Посмотришь вниз — только торосы, сплошные торосистые ледяные поля, иногда заметны разводья. Наконец пролетаем полюс. Водопьянов стал снижаться, пробивая облачность. Выйдя из нее, начал искать подходящую площадку для посадки. Среди торосов такая нашлась. Сбросили дымовую шашку для определения направления ветра и, сделав круг, пошли на посадку. Самолет Водопьянов посадил хорошо, несмотря на значительные снеговые наносы. Температура минус 20. Когда машина остановилась, все вышли из самолета и распили бутылку коньяка за благополучный перелет на полюс и за товарища Сталина.

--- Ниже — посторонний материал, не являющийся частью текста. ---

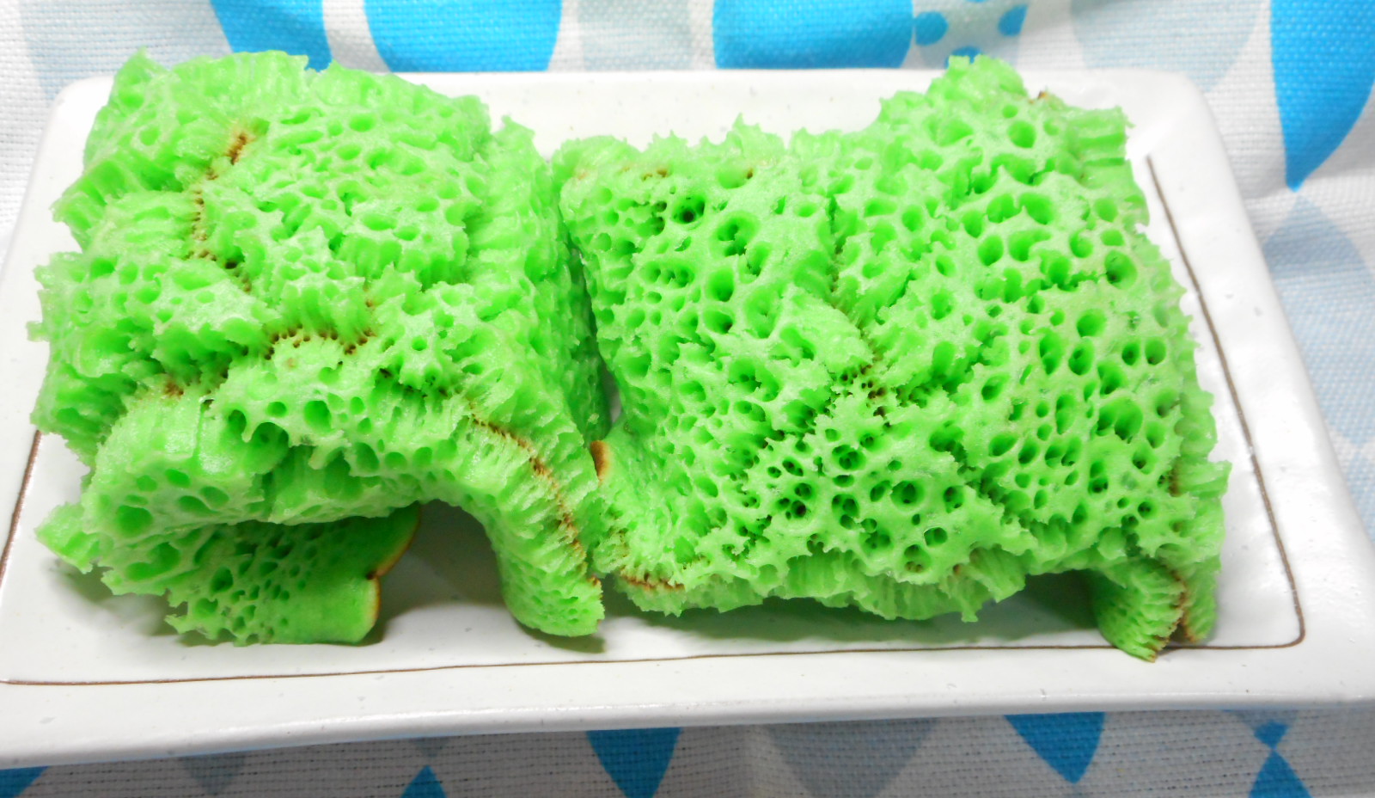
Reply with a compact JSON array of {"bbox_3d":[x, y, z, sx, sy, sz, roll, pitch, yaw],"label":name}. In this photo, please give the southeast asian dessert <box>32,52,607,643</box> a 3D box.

Громкое «ура!» прокатилось над полюсом. Но сообщить об этом не могли — перед самой посадкой у Иванова испортился радиопередатчик. Сгрузили папанинское добро.
Папанинцы установили палатки, радиоантенны, но и у них радио плохо работает. Пока Кренкель настраивал, прошло 10 с половиной часов. В это время Рудольф и остальные станции безрезультатно пытались поймать нашу волну. И вот на Рудольфе Страшилов поймал Кренкеля, и началась нормальная связь.
Полет продолжался 6 ч. 45 мин. Мы так переутомились, что даже не стали устанавливать свою палатку, а в 17 часов легли спать прямо в самолете.
22.V.37
Поставили палатку и загородили от ветра снежными «кирпичами». Закрепили на льду тросами плоскости. Больше ничего не делали, так как началась сильная пурга.
23.V.37
Запаяли радиатор, исправили подогрев на двух моторах, осмотрели остальные. Слушали по радио передачу с Диксона о нашем перелете. Я получил радиограмму через Рудольфа. Температура минус 10, ветер 3 балла, иногда просвечивает солнце, временами небольшой снегопад. Рубили лунку во льду. Лед оказался толщиной в 3 метра. (Морозов все время упоминает погоду из-за того, что экспедиция ждет остальные самолеты. А лунка была необходима прежде всего для определения толщины льдины — насколько она надежна для посадки самолетов и для дрейфа на ней папанинцев.— Л. Л.)
24.V.37
Делали дом из снега — радиорубку для Кренкеля. Небольшой ветер, 2—3 балла. Температура минус 14. Осмотрели остальные два мотора. Лопнула коробка подогрева воздуха в карбюраторе у 4-го мотора. Потек антифриз из-под дюрита на трубе, ведущей к радиатору. Это уже на четвертой трубе. Слабнут хомуты КФ завода 22. Закончив работу, мы легли отдохнуть в палатке. Слышим, подошел Ширшов и крикнул, что нас зовет О. Ю. Выйдя, увидели, что у палатки О. Ю. собрался весь народ. Он собрал всех, чтобы огласить только что полученную приветственную телеграмму от Политбюро. Это была для всех большая радость.
25.V.37
Стоит ясная безоблачная погода. Температура минус 16. С Рудольфа сообщили, что три самолета собираются лететь к нам. Мы добавили в радиатор воды, приготовленной из снега, и повесили трубы для прогрева мотора. Потом пошли срубать ропаки, мешающие посадке, и выложили Т, вернее, окрасили снег краской. Самолеты вылетели в 23 ч. 05 мин.
26.V.37
Погода стоит такая, как вчера. Самолеты летят, но все растерялись. Мы подкопали лыжи, поставили под одну домкрат и машину сдвинули с места. (ТБ-3, как и большинство самолетов того времени, имел неубирающиеся шасси. Зимой колеса заменяли на лыжи, но они нередко примерзали, и стронуть самолет с места даже с работающими моторами было невозможно. Поэтому лыжи предварительно отрывали от снега домкратом.— Л. Л.). В 4 часа самолеты должны подходить к нам. Получаем радиограмму с Н-171: «Прошел над полюсом, иду к вам». И через 10 минут мы увидели над горизонтом маленькую точку, которая с каждой минутой росла, и скоро над нами прошел Н-171. Через несколько минут самолет плавно приземлился. Мы пошли к машине. Были очень рады, жали друг другу руки, целовались. Потом началась разгрузка. Ивашина и Фрутецкий (бортмеханики H-171 — Л. Л.) проверили моторы. По их словам, они работают «как часы».
Бензина у них осталось больше, чем у нас, на 100 литров, всего 5100 л. Хотя они были в воздухе 7 часов — на 15 минут больше, чем мы, но зато у них встречный ветер был слабее. По радио получили телеграмму от Алексеева. Он, не найдя нас, сел в 20 милях от нас. Мазурук неизвестно где находится.